Most of the organizations that are thriving have a defined digital strategy, but then an organizational structure that allows for distributed responsibility and decision that is closer to the action.  The action, of course, is the customer.  Digital leaders are constantly testing, measuring and adapting to improve the customer experience and drive positive business outcomes.

Having a Chief Digital Officer can help to establish the importance of digital, bring resources talented in digital into the organization, and establish a “digital center of excellence”.  Ultimately though, the end game is that digital is embedded throughout your organization and culture and the Chief Digital Officer is just an influencer and thought leader.

Deloitte recently published a study called Building your digital DNA and in it they outline four different organizational structures for how digital is being done.
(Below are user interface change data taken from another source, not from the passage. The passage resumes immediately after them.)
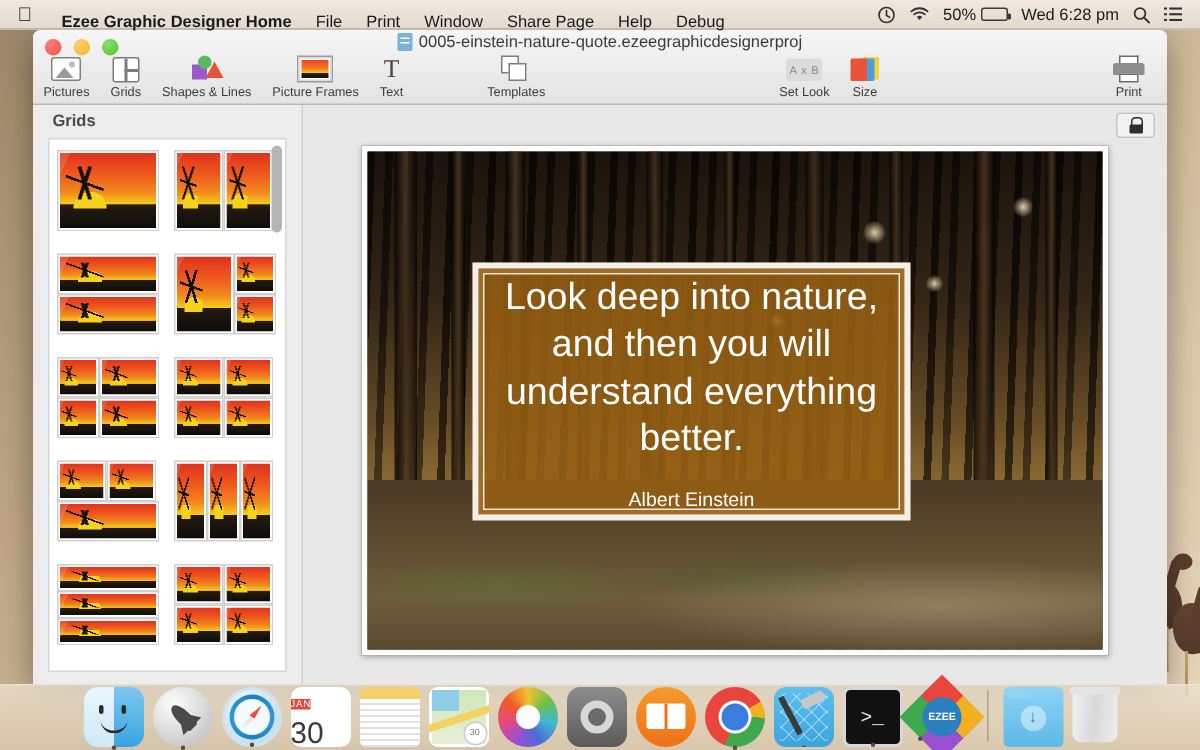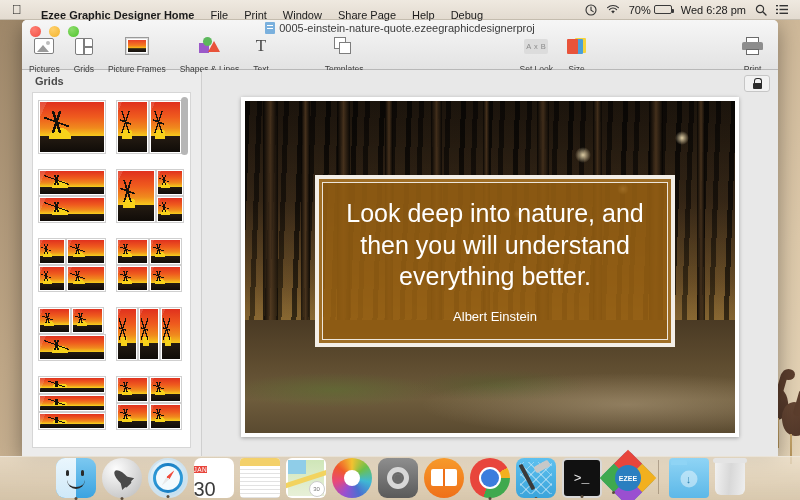--- a/index.html
+++ b/index.html
@@ -64,21 +64,21 @@
   .doc-ic { width:10px; height:12px; background:#7ab0dd; border-radius:1px;
     position:relative; }
   .doc-ic:after{content:"";position:absolute;left:2px;top:3px;width:6px;height:1px;
     background:#fff;box-shadow:0 3px 0 #fff;}
 
   #tb-items { position:absolute; top:16px; left:0; right:0; height:34px;
     display:flex; align-items:flex-start; }
   .tb { display:flex; flex-direction:column; align-items:center; width:auto;
     padding:0 7px; cursor:default; }
   .tb-ico { height:20px; display:flex; align-items:center; justify-content:center; }
-  .tb-lbl { font-size:8.5px; color:#3c3c3c; margin-top:8px; white-space:nowrap; }
+  .tb-lbl { font-size:8.5px; color:#3c3c3c; margin-top:0; white-space:nowrap; }
   .sp { flex:1; }
 
   
   .ic-pic { width:20px;height:16px;border:1.4px solid #808080;border-radius:2px;
     background:#fff;position:relative;overflow:hidden;}
   .ic-pic:before{content:"";position:absolute;left:2px;bottom:1px;width:0;height:0;
     border-left:6px solid transparent;border-right:6px solid transparent;
     border-bottom:7px solid #9a9a9a;}
   .ic-pic:after{content:"";position:absolute;right:3px;top:2px;width:4px;height:4px;
     border-radius:50%;background:#bdbdbd;}
@@ -176,21 +176,21 @@
       radial-gradient(ellipse 60% 40% at 78% 75%, rgba(200,180,150,.4), transparent 70%),
       radial-gradient(ellipse 30% 22% at 18% 62%, rgba(90,120,50,.45), transparent 70%),
       radial-gradient(ellipse 26% 20% at 52% 58%, rgba(70,100,40,.35), transparent 70%),
       linear-gradient(to bottom,#4a3a24 0%,#5c4a2e 35%,#6e5c3c 70%,#5a4a30 100%);
   }
   .trunk { position:absolute; top:0; bottom:26%; border-radius:1px;
     background:linear-gradient(90deg,rgba(0,0,0,.75),rgba(74,52,30,.85),rgba(0,0,0,.7)); }
   .glow { position:absolute; border-radius:50%;
     background:radial-gradient(circle,rgba(255,236,190,.85),rgba(255,220,150,0) 70%); }
 
-  #quotebox { position:absolute; left:70px; top:74px; width:360px; height:172px;
+  #quotebox { position:absolute; left:70px; top:74px; width:292px; height:172px;
     background:rgba(150,96,18,.88); border:4px solid rgba(255,255,255,.9);
     box-shadow:inset 0 0 0 3px rgba(150,96,18,.9), inset 0 0 0 4px rgba(255,255,255,.85);
     display:flex; flex-direction:column; align-items:center; justify-content:center;
     padding:8px 16px; }
   #quote-text { color:#fff; font-size:25px; line-height:1.26; text-align:center;
     font-weight:300; }
   #quote-author { color:#fff; font-size:13px; margin-top:16px; text-align:center; }
 
   
   #dock { position:absolute; left:0; right:0; bottom:0; height:44px; z-index:50;
@@ -324,21 +324,21 @@
         </svg>
     </div>
     <div class="mb-r">
       <svg width="14" height="11" viewBox="0 0 14 11">
           <path d="M7 9.4 5.2 7.3a2.7 2.7 0 0 1 3.6 0z" fill="#333"></path>
           <path d="M3.4 5.6a5.3 5.3 0 0 1 7.2 0" stroke="#333" stroke-width="1.2" fill="none" stroke-linecap="round"></path>
           <path d="M1.6 3.6a8 8 0 0 1 10.8 0" stroke="#333" stroke-width="1.2" fill="none" stroke-linecap="round"></path>
         </svg>
     </div>
     <div class="mb-r batt">
-      <span>70%</span>
+      <span>50%</span>
       <span class="batt-shell"><span class="batt-fill"></span></span>
     </div>
     <div class="mb-r">Wed 6:28 pm</div>
     <div class="mb-r">
       <svg width="12" height="12" viewBox="0 0 12 12">
           <circle cx="5" cy="5" r="3.6" fill="none" stroke="#333" stroke-width="1.2"></circle>
           <path d="M7.8 7.8 11 11" stroke="#333" stroke-width="1.3" stroke-linecap="round"></path>
         </svg>
     </div>
     <div class="mb-r">
@@ -378,35 +378,35 @@
         <span class="tb-lbl">Pictures</span>
       </div>
       <div class="tb">
         <span class="tb-ico">
             <span class="ic-grid"></span>
           </span>
         <span class="tb-lbl">Grids</span>
       </div>
       <div class="tb">
         <span class="tb-ico">
-          <span class="ic-frame">
-              <i class="fr-sky"></i>
-            </span>
-        </span>
-        <span class="tb-lbl">Picture Frames</span>
-      </div>
-      <div class="tb">
-        <span class="tb-ico">
           <span class="ic-shapes">
               <i class="s-sq"></i>
               <i class="s-ci"></i>
               <i class="s-tr"></i>
             </span>
         </span>
         <span class="tb-lbl">Shapes &amp; Lines</span>
+      </div>
+      <div class="tb">
+        <span class="tb-ico">
+          <span class="ic-frame">
+              <i class="fr-sky"></i>
+            </span>
+        </span>
+        <span class="tb-lbl">Picture Frames</span>
       </div>
       <div class="tb">
         <span class="tb-ico ic-text">T</span>
         <span class="tb-lbl">Text</span>
       </div>
 
       <div class="sp" style="flex:0 0 42px"></div>
 
       <div class="tb">
         <span class="tb-ico">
  • The Tactical Model – investments in digital are being made in silos (each business unit), there is no cohesive digital strategy to align investments and digital is still thought of as a fringe piece of the business

  • The Centralization Model – digital initiatives and skills are consolidated into a central unit, helps with having a cohesive strategy and appropriate governance, but can be too removed from the individual business units and the customer

  • The Champion Model – have an established digital strategy and heavy trust throughout the organization, able to execute effectively on digital initiatives without complete reliance on the centralized digital team

  • Business As Usual Model – digital culture, processes and technology are no longer something separate, they are just the fully embraced way business is done, the business is flexible and responsive to change at all levels and now behaves like a digital-native organization

In the Mckinsey post The Secrets of Going Digital, they say that organizations that are doing well with digital aren’t just trying to play “me too” with their competitors, instead they are looking for really big ways to impact and disrupt (or prevent disruption) in their industry.  Regarding the organizational structure, they say “it matters less about the boxes and lines and organizational structure of who owns whom, but they need to be able to call on those resources. It doesn’t matter if your developers happen to sit with IT or the CDO. But the CDO needs to be able to influence those developers, needs to be able to demand-manage and get the right set of priorities acted on fast enough by those guys.”.

Success in digital involves the combination of having a well-defined digital strategy, having the appropriate digital talent in the organization, and then establishing a culture of trust and innovation that allows you to streamline decision making, constantly test-and-learn and adapt your strategy to better serve your customers.